Le voile islamique est l’uniforme de la charia

Après l’arrestation des membres de Forza Alizza,  plus que jamais la France est bel et bien à la croisée des chemins qui menace ses acquis civilisationnels au nom d’une certaine rhétorique religieuse issue des fondements de l’islam.

Le voile islamique, le niqab et la burqa sont des vecteurs de grande cruauté mentale. Quand on arbore le voile islamique sur la tête, c’est aussi le cœur et le regard qui se voilent.

Ceux dans les quartiers sensibles qui agressent verbalement les femmes parce qu’elles ne se voilent pas la tête, appellent implicitement à la révision du code pénal qui ne prévoient rien pour les musulmans.

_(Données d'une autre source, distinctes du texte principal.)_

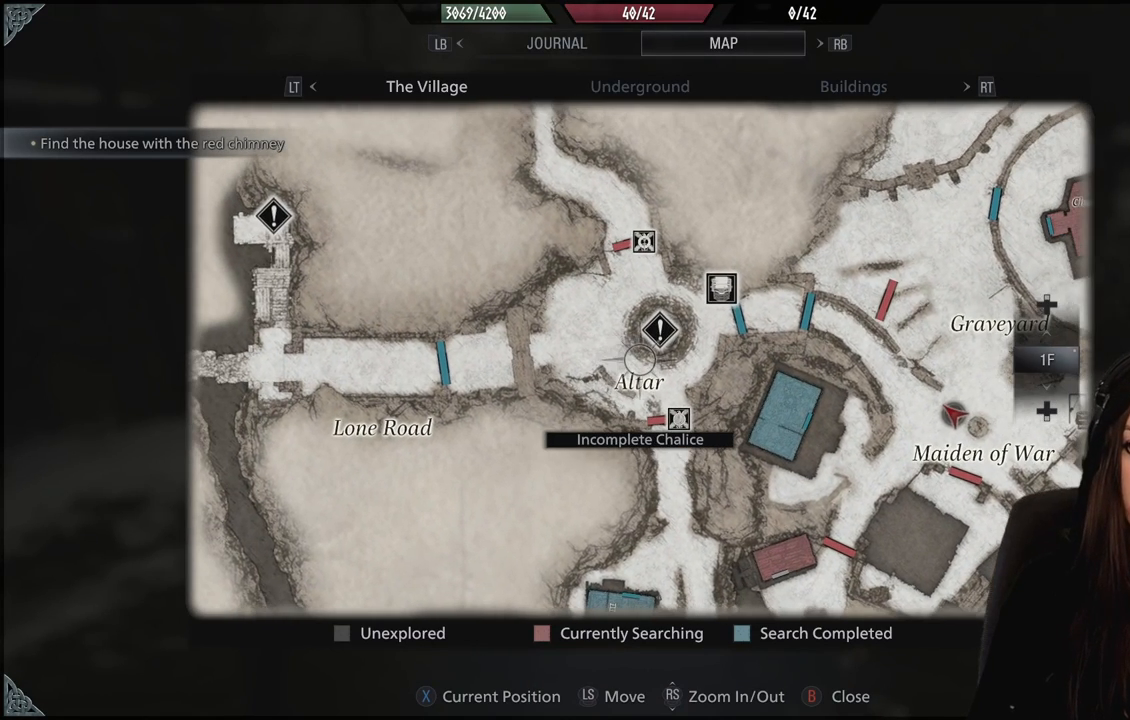
{"dt_ms": 500, "buttons": [], "left_stick": "center", "right_stick": "center", "events": []}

Il s’agit en fait d’un djihadisme larvé à caractère révolutionnaire, provocateur et outrancier, comme le sont les membres de Forza Alizza ou l’imam Youssef Al Qaradawi, prédicateur considéré comme la plus grande intelligence du monde musulman sunnite, qui se développe selon une ligne d’action qui conduit non seulement vers la prise du pouvoir mais vers son appropriation totale.

Quand on lit les déclarations d’amour pour Mohamed Merah sur les murs de nombreuses villes moyennes de France, Tarbes, Fréjus etc…. on est en juste droit de se demander, mais combien sont-ils donc ? Quel avenir veulent-ils pour la France ?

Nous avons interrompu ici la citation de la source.